Cultured and precise, her words also held a warmth of affection. Meg almost envied their long association, but she appreciated Marian’s candor.
She swept short strands of hair away with the backs of her forearms. “Perhaps that explains the rough time we’ve had in coming to an understanding. I needed to find a different way inside him.”
“I wager you’ve found pieces of him no one else thought to discover.”
And he of me.
She stopped. She heard it more clearly then, the fast approach of distant hoof beats. “Who comes?”
“I cannot tell.”
“Milady,” said a guard. “Let us return to the manor, if you please.”
With the men-at-arms flanking them in a circle of fretful metal, they came to the manor gates. The sound and feel of yielding, frostbitten earth beneath her boots gave way to stone, then marble. Another guard ran into the foyer from a rear doorway. “Milady, a Jew requests entry to the stables. Says his name be Jacob.”

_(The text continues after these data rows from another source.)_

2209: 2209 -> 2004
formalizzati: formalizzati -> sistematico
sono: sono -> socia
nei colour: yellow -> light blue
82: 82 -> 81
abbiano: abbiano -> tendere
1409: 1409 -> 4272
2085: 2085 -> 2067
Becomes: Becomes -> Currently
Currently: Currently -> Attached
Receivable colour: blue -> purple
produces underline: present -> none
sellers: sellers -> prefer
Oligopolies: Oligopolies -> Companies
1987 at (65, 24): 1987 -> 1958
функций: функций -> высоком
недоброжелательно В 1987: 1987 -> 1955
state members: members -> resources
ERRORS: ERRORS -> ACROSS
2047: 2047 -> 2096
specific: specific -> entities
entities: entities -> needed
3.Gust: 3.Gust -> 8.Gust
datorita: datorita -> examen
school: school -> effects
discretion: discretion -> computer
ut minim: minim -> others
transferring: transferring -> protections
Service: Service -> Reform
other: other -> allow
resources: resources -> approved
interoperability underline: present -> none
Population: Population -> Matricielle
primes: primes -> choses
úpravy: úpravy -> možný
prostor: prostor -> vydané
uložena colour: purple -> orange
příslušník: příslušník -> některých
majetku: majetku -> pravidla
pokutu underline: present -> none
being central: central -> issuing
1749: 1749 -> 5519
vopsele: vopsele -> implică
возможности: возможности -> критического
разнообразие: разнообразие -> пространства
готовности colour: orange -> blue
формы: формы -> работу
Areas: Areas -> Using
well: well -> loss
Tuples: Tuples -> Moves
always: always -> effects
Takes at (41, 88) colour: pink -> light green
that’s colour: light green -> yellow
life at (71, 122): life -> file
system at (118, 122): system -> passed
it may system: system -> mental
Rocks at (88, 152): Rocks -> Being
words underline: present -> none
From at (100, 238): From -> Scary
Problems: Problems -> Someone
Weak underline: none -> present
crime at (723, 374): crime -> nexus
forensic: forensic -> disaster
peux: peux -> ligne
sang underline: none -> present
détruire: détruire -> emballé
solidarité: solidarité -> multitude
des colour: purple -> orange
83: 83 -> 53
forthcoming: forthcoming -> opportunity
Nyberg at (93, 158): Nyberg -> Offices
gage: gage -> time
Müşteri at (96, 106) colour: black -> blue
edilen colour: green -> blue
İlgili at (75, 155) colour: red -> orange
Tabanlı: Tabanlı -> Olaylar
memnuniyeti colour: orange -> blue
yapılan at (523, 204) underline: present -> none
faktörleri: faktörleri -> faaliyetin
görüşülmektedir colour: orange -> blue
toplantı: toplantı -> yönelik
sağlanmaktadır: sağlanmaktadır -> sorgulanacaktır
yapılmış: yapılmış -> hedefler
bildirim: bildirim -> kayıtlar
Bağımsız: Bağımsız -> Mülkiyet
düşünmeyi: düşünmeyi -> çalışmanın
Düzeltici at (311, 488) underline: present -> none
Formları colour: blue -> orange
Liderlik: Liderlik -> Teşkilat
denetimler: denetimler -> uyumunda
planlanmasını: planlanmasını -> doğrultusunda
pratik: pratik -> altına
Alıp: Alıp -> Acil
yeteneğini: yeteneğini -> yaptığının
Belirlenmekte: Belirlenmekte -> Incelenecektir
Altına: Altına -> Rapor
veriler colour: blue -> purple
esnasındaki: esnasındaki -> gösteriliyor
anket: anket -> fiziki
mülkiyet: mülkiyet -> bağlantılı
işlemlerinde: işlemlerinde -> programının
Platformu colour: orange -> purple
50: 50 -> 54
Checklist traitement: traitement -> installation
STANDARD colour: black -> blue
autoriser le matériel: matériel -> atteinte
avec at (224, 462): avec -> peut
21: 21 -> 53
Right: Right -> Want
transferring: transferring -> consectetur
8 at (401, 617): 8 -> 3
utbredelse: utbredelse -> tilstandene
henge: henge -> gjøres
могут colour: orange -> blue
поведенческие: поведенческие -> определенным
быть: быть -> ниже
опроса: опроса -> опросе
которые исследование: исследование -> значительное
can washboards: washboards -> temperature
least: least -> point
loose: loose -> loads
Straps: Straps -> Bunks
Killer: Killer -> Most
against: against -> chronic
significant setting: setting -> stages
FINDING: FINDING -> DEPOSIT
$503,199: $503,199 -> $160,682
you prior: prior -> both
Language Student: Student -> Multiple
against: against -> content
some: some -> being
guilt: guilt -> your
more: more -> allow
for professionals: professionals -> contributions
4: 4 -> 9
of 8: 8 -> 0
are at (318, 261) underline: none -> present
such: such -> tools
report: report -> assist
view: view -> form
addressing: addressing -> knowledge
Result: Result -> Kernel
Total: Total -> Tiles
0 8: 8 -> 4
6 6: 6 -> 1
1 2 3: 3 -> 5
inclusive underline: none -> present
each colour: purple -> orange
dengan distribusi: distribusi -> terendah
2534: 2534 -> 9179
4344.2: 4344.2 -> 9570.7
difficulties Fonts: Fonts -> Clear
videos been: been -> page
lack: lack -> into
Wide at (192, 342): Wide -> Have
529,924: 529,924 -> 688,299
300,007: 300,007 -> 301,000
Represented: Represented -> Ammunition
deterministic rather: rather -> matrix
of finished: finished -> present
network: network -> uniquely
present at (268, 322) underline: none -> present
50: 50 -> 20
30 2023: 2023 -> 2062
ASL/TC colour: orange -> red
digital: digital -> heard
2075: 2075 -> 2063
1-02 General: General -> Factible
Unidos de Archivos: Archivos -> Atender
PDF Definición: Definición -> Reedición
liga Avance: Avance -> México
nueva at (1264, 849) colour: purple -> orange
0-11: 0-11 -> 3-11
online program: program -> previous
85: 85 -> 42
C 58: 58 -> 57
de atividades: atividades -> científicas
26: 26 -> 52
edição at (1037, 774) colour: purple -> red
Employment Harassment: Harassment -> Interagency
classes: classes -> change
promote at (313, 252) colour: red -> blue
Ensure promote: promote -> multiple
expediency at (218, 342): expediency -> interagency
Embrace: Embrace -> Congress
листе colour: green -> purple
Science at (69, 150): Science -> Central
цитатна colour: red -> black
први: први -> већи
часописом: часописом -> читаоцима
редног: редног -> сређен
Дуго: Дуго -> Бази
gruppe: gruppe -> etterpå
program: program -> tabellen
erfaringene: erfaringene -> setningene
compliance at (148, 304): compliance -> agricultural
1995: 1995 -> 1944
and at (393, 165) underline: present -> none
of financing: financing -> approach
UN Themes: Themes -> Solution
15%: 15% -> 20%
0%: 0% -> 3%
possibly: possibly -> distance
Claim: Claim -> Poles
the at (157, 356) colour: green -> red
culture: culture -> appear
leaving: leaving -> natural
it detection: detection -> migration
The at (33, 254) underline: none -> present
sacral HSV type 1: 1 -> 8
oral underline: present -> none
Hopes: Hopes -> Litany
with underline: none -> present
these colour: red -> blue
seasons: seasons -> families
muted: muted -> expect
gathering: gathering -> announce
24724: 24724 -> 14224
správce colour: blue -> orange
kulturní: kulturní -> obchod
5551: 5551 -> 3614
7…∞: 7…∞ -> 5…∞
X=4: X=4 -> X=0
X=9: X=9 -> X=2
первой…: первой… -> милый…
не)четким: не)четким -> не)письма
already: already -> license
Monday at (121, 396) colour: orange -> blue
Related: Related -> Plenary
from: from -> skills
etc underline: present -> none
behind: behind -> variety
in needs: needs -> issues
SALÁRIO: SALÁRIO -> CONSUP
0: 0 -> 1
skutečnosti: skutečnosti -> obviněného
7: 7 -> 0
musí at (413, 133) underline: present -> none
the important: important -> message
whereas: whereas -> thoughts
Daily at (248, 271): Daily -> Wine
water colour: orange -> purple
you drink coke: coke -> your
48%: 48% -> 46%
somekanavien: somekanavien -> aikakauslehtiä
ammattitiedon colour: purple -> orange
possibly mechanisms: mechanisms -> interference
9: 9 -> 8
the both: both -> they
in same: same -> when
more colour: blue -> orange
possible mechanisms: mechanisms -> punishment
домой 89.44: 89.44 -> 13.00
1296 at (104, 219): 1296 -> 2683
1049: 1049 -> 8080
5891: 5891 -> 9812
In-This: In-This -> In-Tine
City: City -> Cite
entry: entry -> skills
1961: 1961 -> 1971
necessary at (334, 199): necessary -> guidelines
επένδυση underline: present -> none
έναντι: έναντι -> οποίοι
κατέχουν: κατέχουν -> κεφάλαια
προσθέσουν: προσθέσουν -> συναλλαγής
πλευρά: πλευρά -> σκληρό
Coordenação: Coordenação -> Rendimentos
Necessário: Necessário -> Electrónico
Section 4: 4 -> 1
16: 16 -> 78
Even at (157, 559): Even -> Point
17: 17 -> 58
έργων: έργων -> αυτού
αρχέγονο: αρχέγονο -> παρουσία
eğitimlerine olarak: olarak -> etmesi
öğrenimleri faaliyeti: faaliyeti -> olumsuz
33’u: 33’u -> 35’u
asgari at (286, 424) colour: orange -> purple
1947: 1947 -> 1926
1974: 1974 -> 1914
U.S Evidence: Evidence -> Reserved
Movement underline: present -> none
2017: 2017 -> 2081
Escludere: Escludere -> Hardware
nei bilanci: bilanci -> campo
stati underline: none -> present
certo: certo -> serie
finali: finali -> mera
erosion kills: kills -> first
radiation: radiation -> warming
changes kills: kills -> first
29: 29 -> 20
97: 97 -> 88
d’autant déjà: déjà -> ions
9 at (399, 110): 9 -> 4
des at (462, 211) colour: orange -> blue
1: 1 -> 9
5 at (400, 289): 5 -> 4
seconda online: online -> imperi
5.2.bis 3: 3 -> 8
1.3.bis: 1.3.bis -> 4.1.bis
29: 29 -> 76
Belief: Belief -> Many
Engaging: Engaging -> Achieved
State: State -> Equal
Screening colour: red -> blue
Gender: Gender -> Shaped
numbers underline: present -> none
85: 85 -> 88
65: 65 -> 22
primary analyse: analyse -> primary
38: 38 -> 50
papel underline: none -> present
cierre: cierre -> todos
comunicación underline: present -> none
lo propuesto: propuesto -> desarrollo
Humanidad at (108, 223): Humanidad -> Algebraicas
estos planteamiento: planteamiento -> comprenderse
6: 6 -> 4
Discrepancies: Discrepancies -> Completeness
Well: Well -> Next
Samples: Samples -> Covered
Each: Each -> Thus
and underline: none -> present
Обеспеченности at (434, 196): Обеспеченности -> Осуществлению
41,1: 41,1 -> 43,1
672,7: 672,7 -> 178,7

Meg said his name on an exhale. News. At last.
Marian tensed only briefly, a quick flex of fingers on Meg’s arm. “Grant him admittance. Show him to the main hall.”
The man hesitated.
“
Immediately
, I say.”
Minutes later, a bustle of noise and footsteps overran the manor. Servants and guards moved with equal haste in a flurry that set Meg’s head to turn. When at last she sat on a padded bench, she dug nails into the brocade. Pain lanced her palms. She dug harder.
“Meg!”
She found Jacob’s voice, if not his face. “What news, Jacob? Tell me true.”
“I brought someone for you.”
“Meg? There you are!”
“Ada!”
The sisters dove into each other’s arms, Meg sitting and Ada kneeling. Relief sluiced through her body, dissolving the hard armor she had worn since Will’s departure. She touched and touched again, reassuring her mind of the truth. Ada was free, safe.
“Are you well, Ada? Tell me how you fare.”
“I am…I am well.” She laughed with the uncertainty of a person waking from a dream. Smoke and blood wafted from her clothes and hair, a sharp, nauseating pang. “I set a dozen fires. Thought you would be proud of that.”
“Ada?”
“’Tis true. I set Bainbridge alight. And then I killed the sheriff.” She sounded unlike herself, a warped imitation of her sister.
An unnamed fear spun in her veins. “You killed Sheriff Finch?”
“Yes, with no regrets,” Ada said. “But saints be, I couldn’t get that ramskit Scarlet.”
Marian gasped. Meg flinched, her body drawn taut.
“She took a dagger to Will,” Jacob said, pulling Ada to her feet. “I stopped her and brought her on ahead, hoping tempers would cool.”
“Tell us, please.” The tone of Marian’s voice was soft enough to tame wolves. “Do you know what fates befell the others?”
“No, milady. My apologies.”
“Come then. Let me see to your care.”
They departed, leaving the great hall barren save the sisters. Meg stood, her knees shaking. “Now you can tell me, Ada. What exactly did you do?”